Members of the group have met twice with the School Board President and the Superintendent to discuss options and ideas. It appears that there is a willingness by the school leadership to consider options.
The architects have pointed out that historical designation would make a "restoration" proposal eligible for grants that could significantly reduce costs to the school system. They have also shown sketches that show how the Rudolph building could be used in a new campus layout.
The committee is hopeful that a way can be found that accomplishes the school systems needs for a new campus yet retains the historically significant Rudolph designed structure.
Wednesday, April 12, 2006
However the Sarasota School Board plans to tear down this structure as part of the plan to redesign and rebuild the Riverview Campus.
A consultant's report from September of 2004 describes an approach that could work for the proposed replacement. The consultant, Stuart Barger, indicates the School Board should "Plan on replacing all existing buildings on campus over time, with the exception of the original Rudolph buildings, which should be rehabilitated."

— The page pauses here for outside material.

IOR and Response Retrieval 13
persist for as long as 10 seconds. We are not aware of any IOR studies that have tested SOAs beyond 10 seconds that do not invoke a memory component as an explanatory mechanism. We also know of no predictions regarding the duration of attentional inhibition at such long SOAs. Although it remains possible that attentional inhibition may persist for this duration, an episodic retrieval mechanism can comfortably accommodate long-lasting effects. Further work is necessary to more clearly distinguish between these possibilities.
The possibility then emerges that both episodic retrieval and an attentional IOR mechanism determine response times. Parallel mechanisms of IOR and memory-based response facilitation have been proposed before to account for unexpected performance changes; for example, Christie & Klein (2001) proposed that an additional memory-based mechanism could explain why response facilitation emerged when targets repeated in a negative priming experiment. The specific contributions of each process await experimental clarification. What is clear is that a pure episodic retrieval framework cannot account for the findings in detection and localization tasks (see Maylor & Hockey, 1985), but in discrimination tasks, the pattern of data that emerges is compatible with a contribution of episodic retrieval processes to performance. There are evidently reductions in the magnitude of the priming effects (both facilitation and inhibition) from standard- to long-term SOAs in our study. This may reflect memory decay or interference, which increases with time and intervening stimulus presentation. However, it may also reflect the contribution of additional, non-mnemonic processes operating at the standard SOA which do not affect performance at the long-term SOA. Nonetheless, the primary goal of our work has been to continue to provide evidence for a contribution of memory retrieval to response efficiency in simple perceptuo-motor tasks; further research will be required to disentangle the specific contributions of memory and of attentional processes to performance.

Recently a group of Sarasota architects and preservationists met to see what could be done to save the Rudolph buildings at Riverview - at least save the main building.
A recent SHT article about the proposed Riverview School plan quoted Timothy Rohan, assistant professor at the University of Massachusetts in Amherst, who wrote his doctoral dissertation on Rudolph during his Ph.D. work at Harvard University:
The loss of Sarasota's important built history is significant and we must find ways to preserve those important buildings that still exist.
In 1995, the county's historic resources department contracted with a preservation expert to conduct a Sarasota school of architecture survey, and about 300 buildings were identified. Of those included in the survey, 13 were identified as by Rudolph.
Since that survey, two of Rudolph's houses have been torndown. "I think that what's happening now, they're really going to regret 20 years down the line," said Rohan. "Everybody really regretted the demolition of Penn Station, and 20 years from now you're really going to regret all of this because you're not leaving any kind of built legacy."